# GoodBye Forums&Uber



## HotSniper (Mar 31, 2016)

Just wanted to say final goodbye to all the members,moderators and founders to this site. I know for a fact that I am no loss to anyone here or Uber and life goes on. I am moving on to a better future and dump Uber,we all know that rates cannot be sustained by drivers at these low rates.May be if Uber will change the rates I might return,and again no loss or gain from any form.Its been a good and learning curve for me whilst learning the different sides of paxs and transport. Anyway farewell and good luck to all in the future.


Cheers George


----------



## JohnnyDee (Mar 21, 2016)

HotSniper said:


> Just wanted to say final goodbye to all the members,moderators and founders to this site. I know for a fact that I am no loss to anyone here or Uber and life goes on.
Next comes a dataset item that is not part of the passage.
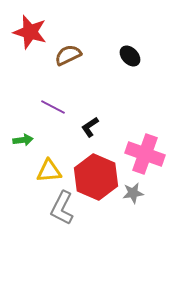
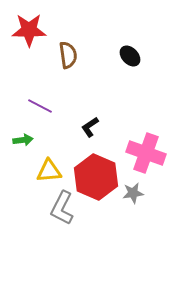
red star: moved 1 px left, 2 px up; rotated 16 degrees counterclockwise
brown semicircle: rotated 108 degrees clockwise
purple line: moved 13 px left, 1 px up
pink cross: moved 1 px right, 1 px up
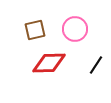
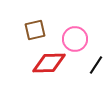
pink circle: moved 10 px down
I am moving on to a better future and dump Uber,we all know that rates cannot be sustained by drivers at these low rates.May be if Uber will change the rates I might return,and again no loss or gain from any form.Its been a good and learning curve for me whilst learning the different sides of paxs and transport. Anyway farewell and good luck to all in the future.
> 
> Cheers George


Yassoooooo and all the best to you George 

ps: Guess could contribute at times on the forum


----------



## Who is John Galt? (Sep 28, 2016)

HotSniper said:


> Just wanted to say final goodbye to all the members,moderators and founders to this site. I know for a fact that I am no loss to anyone here or Uber and life goes on. I am moving on to a better future and dump Uber,we all know that rates cannot be sustained by drivers at these low rates.May be if Uber will change the rates I might return,and again no loss or gain from any form.Its been a good and learning curve for me whilst learning the different sides of paxs and transport. Anyway farewell and good luck to all in the future.
> 
> Cheers George


Good luck, buddy!


----------